# Non Linear Model — Solve using combination of Linear Models

In this article we will see how model learns non linear boundaries with complex data sets. Example of non linearly data separable. Source: Udacity

Background

Real world data-sets usually have one problem i.e. data can not be separated by just a single line. So what is the next thing after a line? May be a circle, maybe two lines or maybe some curve. This is where neural networks can show their full potential.

Let’s start ..

In a nutshell, for data which is not separable with a line, we are going to create a probability function where the points in the blue region are more likely to be blue and the points in the red region are more likely to be red. And curve that separates them is a set of points which are equally likely to be blue or red.

Combination

We are going to use a very simple trick i.e. just combine two linear models into a nonlinear model as shown by below figure. Combining two linear models. Source: Udacity

Before combining linear models lets see some mathematics for it. A linear model as we know is a whole probability space. It means that for every point it gives us the probability of the point being blue. Let pick any one point and check its probability of being blue in both linear models. As shown in below figure, Probability of point from 1st linear model is 0.7 and Probability of point from 2nd linear model is 0.8. Probability of point, two Linear Models. Source: Udacity

Now the question is, how do we combine these two? Well, the simplest way to combine two numbers is to add them, right? After Merge of Two linear Models (Summation of Probability). Source: Udacity

Sigmoid

But now, this doesn’t look like a probability anymore since it’s bigger than one (1.5>1). And probabilities need to be between 0 and 1. So what can we do? How do we turn this number that is larger than 1 into something between 0 and 1? we have a pretty good tool that turns every number into something between 0 and 1. It’s just a sigmoid function. We apply the sigmoid function to 1.5 and get 0.82 and that is the probability of this point being blue in the resulting probability space.

Weighting in Combination

Now, what if we wanted to weight this sum? What, if say, we wanted the model in the left to have more of a saying the resulting probability than the right? Well, we can add weights. For example, we can say “Seven times the left one plus five times the right one.” And when we combine the model is we take the first probability, multiply it by seven, then take the second one and multiply it by five and we can even add a bias if we want. Say, the bias is minus 6, then we add it to the whole equation.

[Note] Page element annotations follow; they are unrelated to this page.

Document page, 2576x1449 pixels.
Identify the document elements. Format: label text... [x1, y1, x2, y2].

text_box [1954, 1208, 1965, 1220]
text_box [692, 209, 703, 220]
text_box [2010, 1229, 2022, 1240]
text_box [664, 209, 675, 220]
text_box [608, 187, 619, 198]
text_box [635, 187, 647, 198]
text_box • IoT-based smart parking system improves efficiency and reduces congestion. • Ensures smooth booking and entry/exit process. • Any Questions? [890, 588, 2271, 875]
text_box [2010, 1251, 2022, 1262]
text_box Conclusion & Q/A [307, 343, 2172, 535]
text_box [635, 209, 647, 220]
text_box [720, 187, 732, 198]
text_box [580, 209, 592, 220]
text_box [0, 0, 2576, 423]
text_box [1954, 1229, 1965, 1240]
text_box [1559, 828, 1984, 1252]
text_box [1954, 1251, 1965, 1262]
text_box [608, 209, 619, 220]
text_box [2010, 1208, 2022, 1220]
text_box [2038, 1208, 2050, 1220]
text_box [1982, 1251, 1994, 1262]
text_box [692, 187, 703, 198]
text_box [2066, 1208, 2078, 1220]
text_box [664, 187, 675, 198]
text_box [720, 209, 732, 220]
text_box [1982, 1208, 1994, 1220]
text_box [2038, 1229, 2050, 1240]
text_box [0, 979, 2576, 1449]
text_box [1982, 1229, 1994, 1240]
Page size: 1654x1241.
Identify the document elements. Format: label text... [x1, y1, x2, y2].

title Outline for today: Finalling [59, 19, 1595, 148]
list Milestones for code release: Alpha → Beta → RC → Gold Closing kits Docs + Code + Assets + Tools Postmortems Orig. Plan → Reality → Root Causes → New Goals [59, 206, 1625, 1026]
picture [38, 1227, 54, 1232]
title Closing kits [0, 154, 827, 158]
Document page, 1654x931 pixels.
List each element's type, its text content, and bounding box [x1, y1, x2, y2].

7*0.7 + 5*0.8–6 = 2.9, sigmoid over 2.9 will give 0.95.

Get weights via Neural Network

Now, Lets learn how to achieve those weights through neural networks. Let’s say, linear model in left have linear equation is 5x1-2x2+8. And in right 7x1–3x2–1. Below image shows perceptron representation of both linear models. Perceptron for both linear models. Source: Udacity.

Now, let’s use another perceptron to combine these two models using the Linear Equation, seven times the first model plus five times the second model minus six. Perceptron for combining linear models. Source: Udacity

And now join all these together and we get a neural network.

Also,what we drew above that puts bias inside the node (left or middle one) and as well as bias on separate node (right most). Just to avoid confusion, middle one is just cleaned representation of left most.

So, here Neural Network will learn two type of weights. One is for each linear model (including bias) and other is for combining the linear model.

Different Neural Network Architectures

CASE 1 — Larger Hidden Layer

Now we’re combining three linear models i.e. added one more node in hidden layer to obtain the triangular boundary in the output layer. Have a look on Universal Approximation theorem which says one layer neural network can solve almost any problem or single hidden layer neural network can approximate any continuous function of x to any degree of precision.

CASE 2 — Output layer with more nodes

It just means that we have more outputs. In that case, we just have a multiclass classification model. So if our model is telling us if an image is a cat or dog or a bird, then we simply have each node in the output layer output a score for each one of the classes (dog, cat, bird). More nodes in output layer. Source: Udacity

CASE 3 — More Layers

It simply means we have deep neural network. Here our linear models combine to create nonlinear models and then these combine to create even more nonlinear models. In general, we can do this many times and obtain highly complex models with lots of hidden layers.